Where a Thinker's Real Power Lies, Research Time, 16/10/2015

Since writing yesterday's post, I started thinking about another problem of Fukuyama's writing. I mentioned it in passing yesterday. It shows the disconnect between the networks and culture of university-based research, and the networks that enable direct political influence.

Iraq has been at war for a dozen years now, and it seems
the violence won't stop for a long time. Francis
Fukuyama's writings play a role in this. More power in
the real world than university-based philosophers dream
of in their worst nightmares.
By the standards of disciplinary academic philosophy, The End of History is an awful book. His political philosophy’s central idea is that capitalist liberal democracy is the only framework for society that perfectly recognizes universal human dignity. He bases this idea on how he understands Georg Hegel's political and historical thinking.

But he has a pretty shitty understanding of Hegel. It's too simple. He takes Hegel's idea to be equivocally clear. And when you read the books, it just isn't. 

Hegel's work spawned so much controversy because everyone who read his work knew it was a profound new way to understand humanity. It was revolutionary for its time.

The controversy was over what it implied. Fukuyama glosses over this pretty quickly. The generation after Hegel's death saw academic scholars take his ideas in conservative directions, and political agitators take them as inspirations for revolution.

Fukuyama takes the fall of the Soviet Union and growing freedom in Chinese markets as empirical proof that the revolutionaries were wrong. Update the principles to what a mainstream Western conservative would say in 1992, and Fukuyama's a Right Hegelian

But after 200 years (and enough additional creativity that even summaries of the tradition are enormous), there were too many different arguments and detail to paper over their significance. 

No matter how remarkable the fall of the Soviet Union was (and no matter what its leaders wanted you to believe), there's more than one way to be influenced by Marx. That's what Spectres of Marx is all about. 

Think workers should be able to organize a union? You
know, Marx was part of an international union movement.
Hell, ideas we share with Marx are so ubiquitous today, they're mainstream whether you admit it or not. Do you think income inequality is dangerous to society? Should inheritance taxes be higher for large estates? Is it sensible for the state to own public utilities? All these ideas have roots in Marx. Or at least, he's among their ancestors.

Fukuyama looked at all the controversial and divergent ways to think about Hegel’s philosophy, and said with a shrug* that they were all wrong. The one correct view of the meaning of Hegel's thought is Alexandre Kojève’s.

* The End of History has such a casual tone at times, I can feel it shrugging. I’d like to write a book that can shrug, but that remains much trippier and stimulating than Fukuyama’s relaxed certainty.

Specifically Fukuyama’s interpretation of Kojève on Hegel, since even this is the subject of a lot of scholarship and argument. The priority of academic disciplines is to make your point, but engage seriously with as many (or at least the most remarkable) contenders as you can. 

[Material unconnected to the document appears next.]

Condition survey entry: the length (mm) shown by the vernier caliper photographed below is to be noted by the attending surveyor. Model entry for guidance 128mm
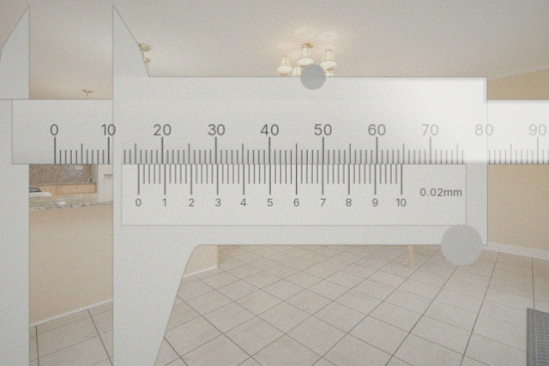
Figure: 15.6mm
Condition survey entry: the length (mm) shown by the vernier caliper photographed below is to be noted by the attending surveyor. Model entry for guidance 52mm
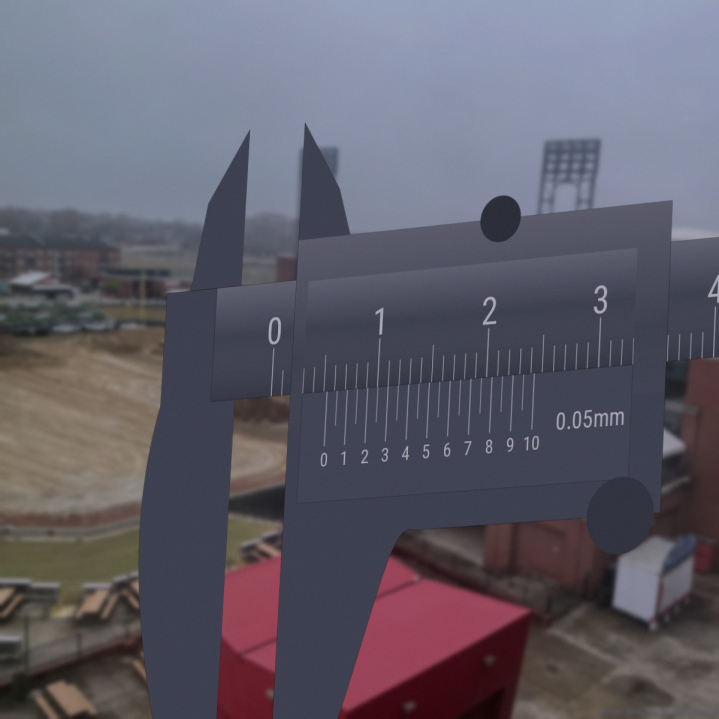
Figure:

Fukuyama never did any of this, and most academics dismissed The End of History as trivial and unremarkable. So why did its ideas form the heart of foreign policy thinking of the Bush-Cheney presidency?

Francis Fukuyama being more powerful in changing the
real world
than every radical Marxist scholar in
every humanities faculty in every university in North
America.
The End of History was popular among a group of people who cared nothing for the opinions of university academics. He worked in the State Department under the Reagan presidency. 

There, he made friends with many Reagan and Bush Sr officials who'd later serve in higher positions with W. He was a key figure at the Project for a New American Century think tank, and worked at the RAND Corporation since the late 1970s. 

Fukuyama didn't need the approval of a university sector network. He made his career in networks that have real influence: think tanks and the government. 

That’s why it’s important to understand Fukuyama's ideas. Not because of their influence on academic philosophers; there isn't any. It’s because his ideas are key conditions for invasions, wars, and the suffering and deaths of millions.